I will train a tensorflow or caffe CNN model with Nvidia cuda GPU, and would like to deploy it to an embedded system with arm mali-g71 or g72 GPU to run inference, is this possible without major code modification? Seems like mali GPU supports only openCL ? any solutions? Thanks!
Of course, you can run CNN on Mali!
Caffe has a stable OpenCL branch to which we have recently contributed support for Android. You can see some public benchmarking results on the ARM Mali-T860 GPU here: https://github.com/dividiti/ck-caffe-firefly-rk3399. This is enabled by our CK-Caffe framework: https://github.com/dividiti/ck-caffe.
OpenCL/SYCL support for TensorFlow is tracked here: https://github.com/tensorflow/tensorflow/issues/22 but we haven't been able to test it.
The ARM Compute Library should also become useful at some point: github.com/.../computelibrary
CNN on Mali is a joke (my experience with Mali T628)

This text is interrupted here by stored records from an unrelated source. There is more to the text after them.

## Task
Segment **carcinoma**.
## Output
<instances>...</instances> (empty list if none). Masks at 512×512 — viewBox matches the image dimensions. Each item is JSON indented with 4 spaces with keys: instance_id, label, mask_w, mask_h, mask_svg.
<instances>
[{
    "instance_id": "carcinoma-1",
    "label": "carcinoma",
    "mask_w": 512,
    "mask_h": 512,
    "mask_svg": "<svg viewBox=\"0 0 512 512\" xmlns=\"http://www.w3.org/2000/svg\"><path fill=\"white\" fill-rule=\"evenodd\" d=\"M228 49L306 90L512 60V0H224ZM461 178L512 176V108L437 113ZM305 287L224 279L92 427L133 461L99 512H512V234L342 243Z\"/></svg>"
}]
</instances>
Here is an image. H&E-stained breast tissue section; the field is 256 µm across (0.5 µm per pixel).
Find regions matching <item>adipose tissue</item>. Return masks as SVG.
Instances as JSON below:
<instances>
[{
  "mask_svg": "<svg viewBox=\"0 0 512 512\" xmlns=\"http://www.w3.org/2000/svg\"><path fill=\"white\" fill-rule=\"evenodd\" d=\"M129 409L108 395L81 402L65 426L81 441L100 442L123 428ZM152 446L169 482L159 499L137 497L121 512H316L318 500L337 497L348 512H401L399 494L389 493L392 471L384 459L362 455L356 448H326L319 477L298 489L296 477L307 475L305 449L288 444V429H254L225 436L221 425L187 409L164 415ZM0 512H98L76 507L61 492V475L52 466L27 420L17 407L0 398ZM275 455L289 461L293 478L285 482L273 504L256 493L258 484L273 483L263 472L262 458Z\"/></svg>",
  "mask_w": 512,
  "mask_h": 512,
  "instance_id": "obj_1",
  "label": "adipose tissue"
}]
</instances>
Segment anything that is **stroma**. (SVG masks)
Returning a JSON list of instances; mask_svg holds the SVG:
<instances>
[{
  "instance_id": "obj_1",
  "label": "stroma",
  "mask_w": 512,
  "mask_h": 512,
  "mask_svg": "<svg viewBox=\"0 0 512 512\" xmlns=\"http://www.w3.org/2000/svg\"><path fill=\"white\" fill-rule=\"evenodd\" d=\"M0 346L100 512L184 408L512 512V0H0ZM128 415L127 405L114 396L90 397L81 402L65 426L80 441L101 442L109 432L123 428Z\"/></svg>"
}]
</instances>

1) there's a tensorflow (v0.11, old) branch that uses coriander to translate CUDA-OpenCL. Works for some stuff, but waay slower than CPU tensorflow (upstream) compiled with some neon compiler flags
2) i tried theano with GPU array backend (open-cl) ... WAY (>100 times) slower than with CPU
3) there's a CaffeOnACL (ARM Compute Library) branch, which supposedly uses NEON, GPU, etc. done by ARM. Another sad joke. Same example (classifying an image from a pre-trained model) was 2 times slower with CaffeOnACL than Caffe mainline branch using CPU
4) Caffe supports OpenCL. Tried that too, caffe detects the GPU and all, but when trying to run something with GPU enabled:
F0923 22:04:38.238814 10416 syncedmem.cpp:256] Check failed: mapped_ptr == cpu_ptr_ (0 vs. 0x7d433000) Device claims it support zero copy but failed to create correct user ptr buffer
So yeah... don't bother...
Hi Marianmi,
Thanks for sharing that info. Do you know the approx dimensions of the cnn model you were using?
I just checked the Mali specs. and there is really minimal power. It may have felt overwhelmed.